Potatoes are not often grown in backyards as they need a lot of depth to thrive. However, with a bit of planning, you can actually plant them anywhere, including in a raised garden bed.
How to grow potatoes in a raised bed: The first step in growing potatoes in a raised bed is to remove a larger part of the soil. Place your seeding potatoes in this indentation and then cover them with dirt. As the plants grow, use the soil you removed and add it back on top of the plants, leaving the tops of the plants exposed by only a few inches.
Can you plant potatoes in raised garden beds?
There are actually many places where you can grow potatoes and raised garden beds are just one of them. Raised beds are growing in popularity as they allow you to not have to bend over or squat down as you garden, which is much healthier for your back.
If you can, plant potatoes in a raised garden bed that doesn’t have a floor to it. This means that there are four solid sides but the underneath is open to the rest of the ground, which will give potato plants more room for their roots.

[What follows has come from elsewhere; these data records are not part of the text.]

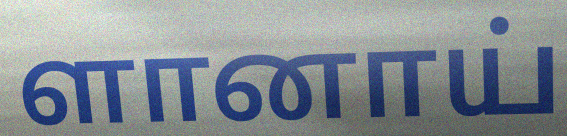
ளானாய்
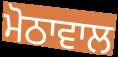
ਮੋਠਾਵਾਲ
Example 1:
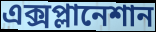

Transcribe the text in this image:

এক্সপ্লানেশান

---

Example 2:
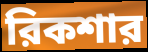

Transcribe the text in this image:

রিকশার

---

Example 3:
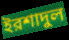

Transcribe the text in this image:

ইরশাদুল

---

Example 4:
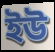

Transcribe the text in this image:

ইউ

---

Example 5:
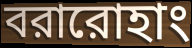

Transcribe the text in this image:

বরারোহাং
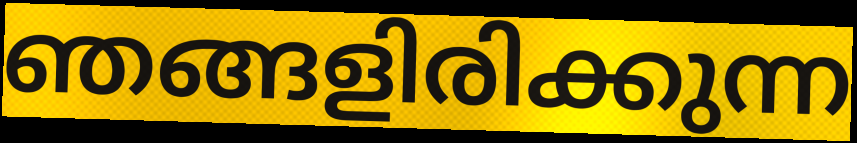
ഞങ്ങളിരിക്കുന്ന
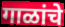
गाळांचे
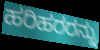
ಹರಿಹರರನ್ನು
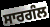
ਸਾਰਗੰਲ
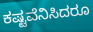
ಕಷ್ಟವೆನಿಸಿದರೂ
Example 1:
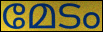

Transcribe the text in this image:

മേടം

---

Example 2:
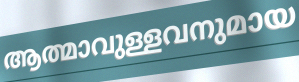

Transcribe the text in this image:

ആത്മാവുള്ളവനുമായ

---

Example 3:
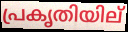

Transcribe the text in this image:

പ്രകൃതിയില്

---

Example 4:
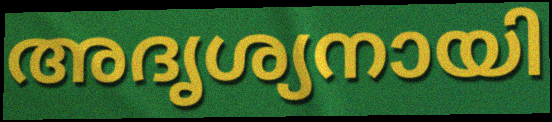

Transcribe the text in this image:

അദൃശ്യനായി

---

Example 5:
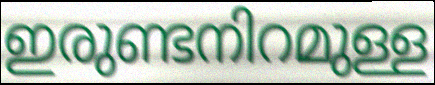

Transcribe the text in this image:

ഇരുണ്ടനിറമുള്ള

How to grow potatoes in raised beds
Select a variety
Even though you may have some old potatoes in your fridge that could technically be planted, it is much better to use local varieties of potatoes. The ones you get from a grocery store could come from anywhere, which means they won’t thrive as much as local potatoes.
There are many different types of potatoes you can use but we suggest going for smaller potatoes, especially if you have limited space in your garden bed. This way you can have more plants and not worry about compacted growing conditions.
Another element to consider is when you want to harvest your potatoes. You can choose from early varieties, which you can harvest in mid-summer, or late varieties, which you can harvest in the fall. Early varieties need to be eaten soon after you harvest while later varieties are better for storage.
Ensure the right growing conditions
Potato plants require full sun, so ensure your raised garden bed is in a location that isn’t blocked by trees or your house. Aim for at least six hours of sunlight.
As for the soil, start with nutrient-rich dirt. You can add in compost to help it get going, as well as bone meal, which is rich in calcium.
Proper drainage is important so when you build your raised garden bed, add a layer of gravel to the bottom and then add in quality topsoil. You don’t want large clumps of soil or clay in your garden.
Prep the potatoes
Once you have your potatoes, you want to prepare them for planting. You don’t want to simply plant the entire potato as this is a waste.
Instead, leave the seedling potatoes in a warm place so they will sprout eyes. You can then cut the potatoes up, as long as there are two eye sprouts on each piece.
The hilling process
Potatoes need to be planted with a hilling process. This is when you bury the potatoes under the soil and then, as they grow, place more soil on top of them.
To achieve this in a raised bed, you will need to move some of the soil around. Dig up the area where you want to plant your potatoes and store this soil for future use in a large container so that you can add it to the potatoes as they grow.
Plant the potatoes in the indented area. After at least a month, the potatoes will start to grow. When the plants are 6 to 8 inches high, add more soil around the plants, covering them so just the top 2 inches are visible.
Then, repeat this process at least one more time, although if you have enough room, doing it twice more will be better.
How many potatoes can I plant in a raised bed?
There are many varieties of potato plants, and all have different sizes of potatoes. It’s best to stick with smaller potatoes as this will ensure there isn’t too much crowding in the garden bed.
Aim for one potato plant for every square foot of space in your raised bed. Remember that potato plants want to spread out underground so even if the tops of the plants look spaced out, there will be a lot of competition for soil space.
What’s the ideal raised bed size for growing potatoes?
The depth of your raised bed will be a large determent of how you grow your potatoes. You want to dig the soil out as much as possible to allow you to engage in the hilling process as the potatoes grow.
However, if you have a raised garden bed that has a wooden floor to it, this means you can’t dig very deep. The best result is if you have soft dirt underneath your raised bed and only attach sides to it so that there is plenty more room for potato roots to move.
How to harvest potatoes from a raised bed?
Growing potatoes in a raised garden bed are the easy part. Harvesting them is the tricky part. This is because all of the goodness is underground.
If you have a raised bed with a side you can detach, this will make the experience much easier. Simply remove a wall and gently sift through the soil as you collect potatoes.
If your raised bed doesn’t come apart, you will need to dig through the soil to find your potatoes. Just be careful as you don’t want to accidentally damage the potatoes with the sharp side of the shovel. If the soil is loose enough, use your hands to sift through and harvest the potatoes.
The success of growing potatoes depends on adding soil over the top of the plants as they grow. To do this in a raised garden bed, start with a deep hole and then use the dug-up soil to cover the plants as they grow.